Wednesday, October 17, 2012

Grounded

There are so many things to be said about this one simple word.

There are flightless birds. They are grounded.

There is a sense of being 'grounded' and keeping your feet on the ground while your dreams take flight.

Of course there is being 'grounded' as punishment which surely we all were at some point when growing up.

I guess the context in which the word is used is where we each find it's meaning. Sometimes the meaning is found on a personal level.

Thursday, October 4, 2012

Unsettled hurt

I recently had a run in with a former ex of mine.  While it was nice to see him again for a change, it was also something that shook up my day. The following day I was in a foul mood because of it and just grouchy with everyone in general.
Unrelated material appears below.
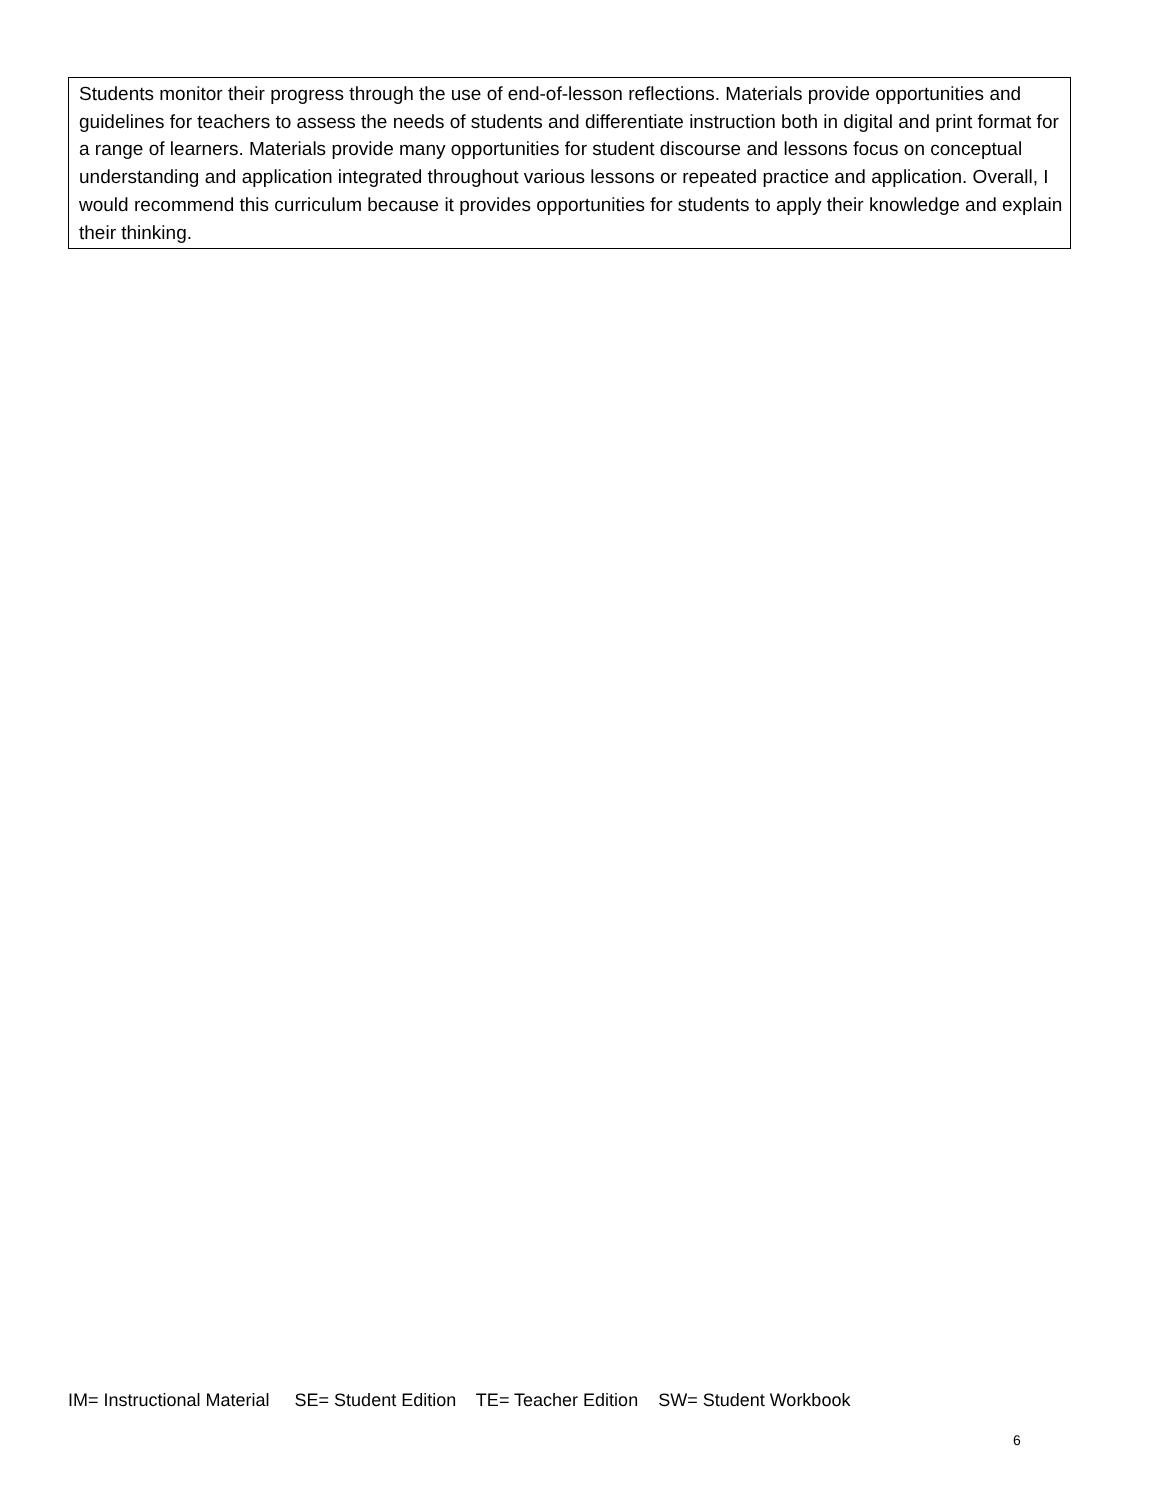Students monitor their progress through the use of end-of-lesson reflections. Materials provide opportunities and guidelines for teachers to assess the needs of students and differentiate instruction both in digital and print format for a range of learners. Materials provide many opportunities for student discourse and lessons focus on conceptual understanding and application integrated throughout various lessons or repeated practice and application. Overall, I would recommend this curriculum because it provides opportunities for students to apply their knowledge and explain their thinking.
IM= Instructional Material SE= Student Edition TE= Teacher Edition SW= Student Workbook
6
I know the reasons why we are no longer together, yet when another friend of mine asked why I let it get to me? I had no idea what to tell him. I was a bit angry at *Bradley for some things that have yet to be resolved. The way it all ended, they probably likely never will be resolved to my liking or satisfaction.  Yet here I was pissed off at him still. I talked to another friend of mine later in the day, recounted all of the crap I had endured and waited for her confirmation that yep, he is an utter waste. What I got instead was another round of Why does this all still bother you?

Which got me to thinking- why does it bother me? Why do I let him get to me. I know he is a waste, nothing old or new about him surprises me, why should I care? So there are unresolved issues still lurking in the depths waiting to be hauled up to the surface. Let them go and leave them there. Do I really need someone else to confirm that he is a dolt? If they do, does that make him any less of a dolt or me a better person? No. So I shook it off and let it lie. Pushed the thick layer of dirt over it and buried it for good. He may never change, but I have because of everything. Him and his unresolved hurt can go straight to Hell.